Excerto >>
# # # # #

REFLEXÕES SOBRE BOLONHA -2
Adicionalmente, devemos encarar a hipótese de que Bolonha seja em si um absurdo se considerarmos que as sociedades modernas são cada vez mais globais, estão cada vez mais assentes no conhecimento de que emergem a seguir as competências. Bolonha inverteu a lógica do conhecimento e da aprendizagem. A redução de Bolonha a um nível de três anos (a licenciatura) depois mais dois (mestrado) e eventualmente mais três (doutoramento) é caricata e vejamos porquê. Bolonha, inicialmente falava de dois níveis de ensino. Vejamos então um excerto do texto da Convenção de Bolonha:
Adopção de um sistema baseado essencialmente em duas fases principais, a pré-licenciatura e a pós-licenciatura. O acesso à segunda fase deverá requerer a finalização com sucesso dos estudos da primeira, com a duração mínima de 3 anos. O grau atribuído após terminada a primeira fase deverá também ser considerado como sendo um nível de habilitações apropriado para ingressar no mercado de trabalho Europeu. A segunda fase deverá conduzir ao grau de mestre e/ou doutor, como em muitos países Europeus.

# # # # #

Exercício proposto A >> Identifica todas as linhas dos registos onde aparece a palavra "kern" e copia-as.
O excerto e os registos não têm nada a ver um com o outro.

Registos fornecidos >>
# # # # #

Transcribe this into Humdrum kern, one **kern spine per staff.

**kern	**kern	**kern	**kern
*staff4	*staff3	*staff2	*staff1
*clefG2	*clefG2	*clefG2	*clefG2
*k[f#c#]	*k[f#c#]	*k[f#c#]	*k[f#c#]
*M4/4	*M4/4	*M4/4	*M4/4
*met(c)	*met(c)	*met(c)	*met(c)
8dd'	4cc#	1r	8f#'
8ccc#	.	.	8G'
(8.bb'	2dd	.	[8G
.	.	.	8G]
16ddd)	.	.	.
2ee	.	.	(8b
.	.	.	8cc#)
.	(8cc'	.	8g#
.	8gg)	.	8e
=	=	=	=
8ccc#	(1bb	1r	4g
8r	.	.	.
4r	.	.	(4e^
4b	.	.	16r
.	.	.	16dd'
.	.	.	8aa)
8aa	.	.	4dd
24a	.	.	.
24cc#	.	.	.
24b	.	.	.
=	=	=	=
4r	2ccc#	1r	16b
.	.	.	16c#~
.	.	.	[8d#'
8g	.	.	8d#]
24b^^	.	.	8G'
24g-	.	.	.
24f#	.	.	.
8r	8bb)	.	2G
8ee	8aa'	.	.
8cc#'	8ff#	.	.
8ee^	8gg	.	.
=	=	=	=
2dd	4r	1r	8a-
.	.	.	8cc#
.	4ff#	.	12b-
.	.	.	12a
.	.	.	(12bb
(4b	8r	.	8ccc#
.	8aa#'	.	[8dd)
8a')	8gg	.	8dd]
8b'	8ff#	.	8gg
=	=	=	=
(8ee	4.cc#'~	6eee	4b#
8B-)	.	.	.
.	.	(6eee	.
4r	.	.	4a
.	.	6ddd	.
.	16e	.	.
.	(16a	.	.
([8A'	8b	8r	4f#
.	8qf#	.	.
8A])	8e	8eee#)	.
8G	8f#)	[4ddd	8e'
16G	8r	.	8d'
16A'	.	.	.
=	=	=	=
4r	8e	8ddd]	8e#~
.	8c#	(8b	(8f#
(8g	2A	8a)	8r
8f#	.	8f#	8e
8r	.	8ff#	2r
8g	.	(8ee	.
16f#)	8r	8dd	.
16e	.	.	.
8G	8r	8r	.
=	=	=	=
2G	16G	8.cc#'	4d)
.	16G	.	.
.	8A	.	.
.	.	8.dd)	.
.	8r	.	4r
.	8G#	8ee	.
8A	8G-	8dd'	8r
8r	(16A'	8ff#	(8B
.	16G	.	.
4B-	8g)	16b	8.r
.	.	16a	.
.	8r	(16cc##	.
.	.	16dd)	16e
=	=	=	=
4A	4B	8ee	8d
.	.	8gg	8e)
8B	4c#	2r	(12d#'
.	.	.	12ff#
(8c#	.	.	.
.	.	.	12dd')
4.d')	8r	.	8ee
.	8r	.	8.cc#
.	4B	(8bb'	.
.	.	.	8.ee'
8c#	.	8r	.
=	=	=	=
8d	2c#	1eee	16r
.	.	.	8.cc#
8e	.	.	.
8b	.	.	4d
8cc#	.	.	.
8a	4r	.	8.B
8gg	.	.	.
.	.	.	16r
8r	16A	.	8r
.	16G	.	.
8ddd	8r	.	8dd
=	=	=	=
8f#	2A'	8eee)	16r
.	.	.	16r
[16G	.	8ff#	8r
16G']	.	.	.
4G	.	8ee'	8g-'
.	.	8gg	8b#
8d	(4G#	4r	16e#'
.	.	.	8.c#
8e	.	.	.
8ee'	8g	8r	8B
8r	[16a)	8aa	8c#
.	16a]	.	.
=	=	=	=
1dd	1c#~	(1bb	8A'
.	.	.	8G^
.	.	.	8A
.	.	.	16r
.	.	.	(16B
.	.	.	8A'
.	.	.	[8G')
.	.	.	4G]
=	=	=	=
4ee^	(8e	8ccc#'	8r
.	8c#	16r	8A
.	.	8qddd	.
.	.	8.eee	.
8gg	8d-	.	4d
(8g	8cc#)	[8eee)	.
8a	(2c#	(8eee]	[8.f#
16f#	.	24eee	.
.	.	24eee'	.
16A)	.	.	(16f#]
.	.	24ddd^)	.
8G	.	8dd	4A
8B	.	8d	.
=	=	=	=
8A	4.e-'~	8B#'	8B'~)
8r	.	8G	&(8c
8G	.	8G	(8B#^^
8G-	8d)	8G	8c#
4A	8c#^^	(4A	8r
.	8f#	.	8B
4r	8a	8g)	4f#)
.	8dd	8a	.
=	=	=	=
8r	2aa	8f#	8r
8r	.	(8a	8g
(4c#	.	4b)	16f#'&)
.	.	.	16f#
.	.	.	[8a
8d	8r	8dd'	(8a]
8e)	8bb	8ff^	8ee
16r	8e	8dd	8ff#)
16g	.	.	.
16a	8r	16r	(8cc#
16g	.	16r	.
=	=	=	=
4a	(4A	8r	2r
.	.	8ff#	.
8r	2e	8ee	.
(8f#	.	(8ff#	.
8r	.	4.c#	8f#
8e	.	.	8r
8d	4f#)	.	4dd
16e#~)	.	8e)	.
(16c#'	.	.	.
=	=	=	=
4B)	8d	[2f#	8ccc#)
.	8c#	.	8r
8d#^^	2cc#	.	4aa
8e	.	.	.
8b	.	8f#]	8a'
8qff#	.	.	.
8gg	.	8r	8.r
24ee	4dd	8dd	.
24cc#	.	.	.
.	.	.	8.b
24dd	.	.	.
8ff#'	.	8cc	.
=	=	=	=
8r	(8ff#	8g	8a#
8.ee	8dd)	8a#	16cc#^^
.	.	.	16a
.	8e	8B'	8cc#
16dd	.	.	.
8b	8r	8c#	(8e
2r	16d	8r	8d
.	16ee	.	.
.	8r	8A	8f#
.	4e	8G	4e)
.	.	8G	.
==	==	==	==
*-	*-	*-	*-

# # # # #

Exercício proposto B >> Passa para inglês esta frase do excerto sobre Bolonha: "O acesso à segunda fase deverá requerer a finalização com sucesso dos estudos da primeira, com a duração mínima de 3 anos."

Resposta à tarefa A >>
Transcribe this into Humdrum kern, one **kern spine per staff.
**kern	**kern	**kern	**kern

Resposta à tarefa B >> Access to the second phase should require the successful completion of the studies of the first, with a minimum duration of 3 years.